Amazon’s carbon credit expansion comes at a time when the company is increasing spending across other parts of its business.

This week, Amazon secured a $17.5 billion delayed-draw loan facility led by major banks including Citibank, JPMorgan Chase, HSBC, Bank of America, and Wells Fargo. The financing allows Amazon to access capital gradually rather than borrow the full amount at once.

The tech giant said the funds are intended for general corporate purposes. However, investors widely see the move as supporting the company’s accelerating AI infrastructure buildout.

The financing adds to one of the biggest investment cycles in the company’s history.

Amazon previously outlined plans to spend about $200 billion in capital expenditures in 2026. Much of that is expected to support data centers, AI chips, cloud infrastructure, robotics, and other growth areas.

In the first quarter of 2026 alone, capital expenditures reached $44.2 billion, up from $25 billion a year earlier. Over the same period, trailing twelve-month free cash flow fell to about $1.2 billion from $25.9 billion as investment accelerated.

Investors reacted cautiously.

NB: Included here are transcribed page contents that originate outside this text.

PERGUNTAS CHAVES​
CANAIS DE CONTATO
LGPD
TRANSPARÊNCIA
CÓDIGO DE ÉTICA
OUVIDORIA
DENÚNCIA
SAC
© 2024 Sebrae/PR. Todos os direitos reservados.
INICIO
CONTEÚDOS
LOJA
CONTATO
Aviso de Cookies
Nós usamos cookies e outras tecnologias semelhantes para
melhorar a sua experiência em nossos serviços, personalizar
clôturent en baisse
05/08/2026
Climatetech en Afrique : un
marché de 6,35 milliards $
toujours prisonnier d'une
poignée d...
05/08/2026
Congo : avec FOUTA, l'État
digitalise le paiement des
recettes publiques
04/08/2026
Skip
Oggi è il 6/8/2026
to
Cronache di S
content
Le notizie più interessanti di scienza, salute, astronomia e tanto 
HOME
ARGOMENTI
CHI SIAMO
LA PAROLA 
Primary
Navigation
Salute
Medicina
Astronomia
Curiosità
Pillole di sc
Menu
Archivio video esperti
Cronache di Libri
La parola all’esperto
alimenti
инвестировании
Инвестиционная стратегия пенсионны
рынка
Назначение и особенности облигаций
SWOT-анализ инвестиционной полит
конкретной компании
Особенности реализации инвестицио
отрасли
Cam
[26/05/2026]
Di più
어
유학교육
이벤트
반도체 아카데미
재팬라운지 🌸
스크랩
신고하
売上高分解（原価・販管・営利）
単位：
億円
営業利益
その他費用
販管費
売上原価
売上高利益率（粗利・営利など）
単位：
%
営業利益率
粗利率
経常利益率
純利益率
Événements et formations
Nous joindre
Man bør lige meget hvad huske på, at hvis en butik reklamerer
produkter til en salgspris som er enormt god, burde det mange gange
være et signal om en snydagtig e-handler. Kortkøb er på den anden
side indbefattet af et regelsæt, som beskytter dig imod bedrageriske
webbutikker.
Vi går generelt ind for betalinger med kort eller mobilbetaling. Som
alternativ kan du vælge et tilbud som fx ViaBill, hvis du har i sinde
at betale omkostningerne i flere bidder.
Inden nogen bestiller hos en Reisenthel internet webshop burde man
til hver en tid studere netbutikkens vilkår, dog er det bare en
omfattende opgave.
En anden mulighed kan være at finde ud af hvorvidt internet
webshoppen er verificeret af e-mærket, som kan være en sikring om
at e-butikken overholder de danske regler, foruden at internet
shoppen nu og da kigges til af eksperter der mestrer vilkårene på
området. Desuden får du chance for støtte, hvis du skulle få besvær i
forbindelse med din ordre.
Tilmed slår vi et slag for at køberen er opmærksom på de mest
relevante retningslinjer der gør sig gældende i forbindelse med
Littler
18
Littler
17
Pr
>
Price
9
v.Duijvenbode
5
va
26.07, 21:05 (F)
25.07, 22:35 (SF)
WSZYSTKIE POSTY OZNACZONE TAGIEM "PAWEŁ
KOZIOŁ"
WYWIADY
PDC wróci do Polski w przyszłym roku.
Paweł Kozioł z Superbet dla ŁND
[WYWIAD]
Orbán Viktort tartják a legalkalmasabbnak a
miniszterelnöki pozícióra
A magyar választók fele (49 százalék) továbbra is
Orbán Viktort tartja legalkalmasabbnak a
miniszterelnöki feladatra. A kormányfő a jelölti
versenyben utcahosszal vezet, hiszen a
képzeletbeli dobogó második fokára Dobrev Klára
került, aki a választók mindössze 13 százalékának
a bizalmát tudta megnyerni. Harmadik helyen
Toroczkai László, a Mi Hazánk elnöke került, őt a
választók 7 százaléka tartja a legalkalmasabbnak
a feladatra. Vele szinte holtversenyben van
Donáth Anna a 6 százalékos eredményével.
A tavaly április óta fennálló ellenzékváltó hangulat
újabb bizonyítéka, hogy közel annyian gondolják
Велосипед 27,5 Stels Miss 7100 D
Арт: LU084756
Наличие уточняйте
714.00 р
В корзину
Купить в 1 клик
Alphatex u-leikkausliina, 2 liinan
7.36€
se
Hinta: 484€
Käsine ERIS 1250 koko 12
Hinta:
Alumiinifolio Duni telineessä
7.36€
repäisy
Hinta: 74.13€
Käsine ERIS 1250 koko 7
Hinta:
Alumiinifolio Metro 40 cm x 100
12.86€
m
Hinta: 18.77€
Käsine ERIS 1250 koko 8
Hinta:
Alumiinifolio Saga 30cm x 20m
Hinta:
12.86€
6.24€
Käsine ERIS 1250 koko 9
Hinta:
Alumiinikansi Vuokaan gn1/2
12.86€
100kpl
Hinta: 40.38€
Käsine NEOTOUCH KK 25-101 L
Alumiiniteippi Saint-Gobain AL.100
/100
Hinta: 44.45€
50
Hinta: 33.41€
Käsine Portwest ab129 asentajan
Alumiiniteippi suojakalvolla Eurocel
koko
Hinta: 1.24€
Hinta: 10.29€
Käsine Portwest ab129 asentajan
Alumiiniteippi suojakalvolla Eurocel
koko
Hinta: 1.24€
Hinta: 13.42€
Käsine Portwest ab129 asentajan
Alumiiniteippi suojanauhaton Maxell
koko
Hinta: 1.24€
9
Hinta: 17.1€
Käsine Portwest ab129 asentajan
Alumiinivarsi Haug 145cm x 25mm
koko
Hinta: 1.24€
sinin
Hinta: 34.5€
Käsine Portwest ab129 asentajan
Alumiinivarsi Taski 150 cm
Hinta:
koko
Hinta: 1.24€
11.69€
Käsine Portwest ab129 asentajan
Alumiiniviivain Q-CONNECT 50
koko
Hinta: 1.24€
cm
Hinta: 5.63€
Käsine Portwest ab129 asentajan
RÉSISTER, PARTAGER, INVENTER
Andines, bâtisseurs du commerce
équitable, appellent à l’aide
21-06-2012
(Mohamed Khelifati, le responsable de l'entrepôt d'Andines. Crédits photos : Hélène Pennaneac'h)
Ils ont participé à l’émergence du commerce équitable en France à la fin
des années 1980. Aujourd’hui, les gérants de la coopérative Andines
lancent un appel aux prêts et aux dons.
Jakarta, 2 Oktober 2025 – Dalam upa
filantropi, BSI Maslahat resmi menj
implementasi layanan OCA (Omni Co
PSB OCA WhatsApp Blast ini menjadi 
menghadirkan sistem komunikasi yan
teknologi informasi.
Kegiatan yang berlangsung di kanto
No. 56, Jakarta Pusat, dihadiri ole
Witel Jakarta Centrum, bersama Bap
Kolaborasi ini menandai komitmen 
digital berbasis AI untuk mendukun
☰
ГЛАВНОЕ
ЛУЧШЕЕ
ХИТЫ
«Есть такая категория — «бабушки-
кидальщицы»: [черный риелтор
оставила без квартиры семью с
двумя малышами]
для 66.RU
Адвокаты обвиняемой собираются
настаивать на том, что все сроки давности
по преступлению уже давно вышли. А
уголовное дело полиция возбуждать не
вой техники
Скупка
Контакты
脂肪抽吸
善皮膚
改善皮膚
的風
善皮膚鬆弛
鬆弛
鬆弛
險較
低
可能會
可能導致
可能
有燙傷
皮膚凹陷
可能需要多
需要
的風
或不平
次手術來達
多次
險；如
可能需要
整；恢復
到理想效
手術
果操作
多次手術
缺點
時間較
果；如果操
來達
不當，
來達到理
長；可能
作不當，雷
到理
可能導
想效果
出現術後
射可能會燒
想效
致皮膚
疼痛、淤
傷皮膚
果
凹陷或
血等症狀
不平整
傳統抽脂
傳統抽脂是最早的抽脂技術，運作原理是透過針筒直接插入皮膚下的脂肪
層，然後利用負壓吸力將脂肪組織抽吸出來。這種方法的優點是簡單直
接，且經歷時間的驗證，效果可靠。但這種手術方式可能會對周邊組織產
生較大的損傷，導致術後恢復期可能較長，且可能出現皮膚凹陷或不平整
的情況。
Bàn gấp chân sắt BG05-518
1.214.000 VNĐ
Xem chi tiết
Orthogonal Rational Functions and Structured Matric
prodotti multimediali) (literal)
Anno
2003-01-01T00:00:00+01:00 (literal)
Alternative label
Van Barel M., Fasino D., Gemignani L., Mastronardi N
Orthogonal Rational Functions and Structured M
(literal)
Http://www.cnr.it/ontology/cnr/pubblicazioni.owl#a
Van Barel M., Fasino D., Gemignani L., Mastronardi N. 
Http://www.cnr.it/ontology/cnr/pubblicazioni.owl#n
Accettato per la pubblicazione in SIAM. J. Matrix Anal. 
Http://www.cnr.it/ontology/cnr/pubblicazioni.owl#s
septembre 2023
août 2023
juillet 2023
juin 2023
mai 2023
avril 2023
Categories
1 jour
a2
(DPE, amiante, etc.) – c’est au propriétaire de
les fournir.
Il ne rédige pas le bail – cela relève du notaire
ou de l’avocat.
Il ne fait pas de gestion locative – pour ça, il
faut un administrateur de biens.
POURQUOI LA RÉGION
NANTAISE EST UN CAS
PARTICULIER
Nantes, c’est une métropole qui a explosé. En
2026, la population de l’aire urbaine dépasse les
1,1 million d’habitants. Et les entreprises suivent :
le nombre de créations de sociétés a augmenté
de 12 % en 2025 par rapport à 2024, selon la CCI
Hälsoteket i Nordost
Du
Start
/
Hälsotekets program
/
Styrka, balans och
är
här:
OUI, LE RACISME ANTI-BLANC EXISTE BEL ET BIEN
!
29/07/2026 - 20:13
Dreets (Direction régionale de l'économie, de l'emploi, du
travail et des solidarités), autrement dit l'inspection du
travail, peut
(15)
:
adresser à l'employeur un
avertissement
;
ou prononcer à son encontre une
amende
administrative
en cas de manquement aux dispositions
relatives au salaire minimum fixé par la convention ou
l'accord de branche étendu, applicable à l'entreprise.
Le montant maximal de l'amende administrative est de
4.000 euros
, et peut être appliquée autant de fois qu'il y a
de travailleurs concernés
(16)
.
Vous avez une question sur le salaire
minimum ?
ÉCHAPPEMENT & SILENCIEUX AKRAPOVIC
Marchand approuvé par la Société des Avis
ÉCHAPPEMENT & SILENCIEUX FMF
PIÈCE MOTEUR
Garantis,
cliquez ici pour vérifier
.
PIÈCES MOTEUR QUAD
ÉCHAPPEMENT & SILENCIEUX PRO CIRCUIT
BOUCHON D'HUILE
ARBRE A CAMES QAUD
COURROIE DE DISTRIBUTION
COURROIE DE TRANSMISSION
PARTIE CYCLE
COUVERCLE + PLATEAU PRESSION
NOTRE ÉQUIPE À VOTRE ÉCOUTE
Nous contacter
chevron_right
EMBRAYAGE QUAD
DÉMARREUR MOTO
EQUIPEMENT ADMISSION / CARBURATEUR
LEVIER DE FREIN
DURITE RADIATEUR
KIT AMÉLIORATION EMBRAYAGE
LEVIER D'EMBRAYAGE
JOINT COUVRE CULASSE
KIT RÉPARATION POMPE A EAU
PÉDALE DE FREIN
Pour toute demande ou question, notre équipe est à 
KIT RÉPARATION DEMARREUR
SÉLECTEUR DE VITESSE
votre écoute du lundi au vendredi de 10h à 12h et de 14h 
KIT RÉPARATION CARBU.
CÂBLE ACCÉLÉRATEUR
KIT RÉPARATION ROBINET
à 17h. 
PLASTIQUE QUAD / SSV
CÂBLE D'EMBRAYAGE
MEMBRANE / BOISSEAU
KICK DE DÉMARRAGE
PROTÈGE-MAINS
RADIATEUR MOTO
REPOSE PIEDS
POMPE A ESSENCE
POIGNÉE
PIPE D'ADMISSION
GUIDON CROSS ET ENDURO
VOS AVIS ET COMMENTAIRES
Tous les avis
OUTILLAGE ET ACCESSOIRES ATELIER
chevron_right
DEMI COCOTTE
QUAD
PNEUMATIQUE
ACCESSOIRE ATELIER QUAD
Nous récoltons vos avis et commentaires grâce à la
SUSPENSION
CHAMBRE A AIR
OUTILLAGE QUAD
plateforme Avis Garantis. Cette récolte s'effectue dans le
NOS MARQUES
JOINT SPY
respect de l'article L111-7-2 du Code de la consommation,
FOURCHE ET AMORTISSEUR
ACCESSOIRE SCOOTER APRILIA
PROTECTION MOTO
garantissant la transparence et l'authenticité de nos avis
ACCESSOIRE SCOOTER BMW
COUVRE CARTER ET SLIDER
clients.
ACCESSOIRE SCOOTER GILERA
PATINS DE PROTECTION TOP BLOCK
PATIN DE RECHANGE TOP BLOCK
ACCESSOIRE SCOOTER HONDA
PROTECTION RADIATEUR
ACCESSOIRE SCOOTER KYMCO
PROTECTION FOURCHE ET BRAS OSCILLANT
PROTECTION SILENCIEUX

Amazon stock slips slightly following the announcement of the deal.

Amazon AMZN stock price

A Defining Moment for the Future of Carbon Credits

Amazon’s UK expansion reflects a broader change in climate finance. Carbon credits are becoming a strategic tool for companies working toward net-zero goals.

The market’s future will depend on quality, transparency, and measurable climate benefits. Buyers increasingly want proof that credits deliver real emissions reductions or removals. Amazon is betting that stricter standards and stronger project screening can help build that confidence.

As net-zero deadlines draw closer, demand for trusted carbon credits is expected to grow. If that happens, access to credible carbon markets could become as important to many companies as access to renewable energy is today.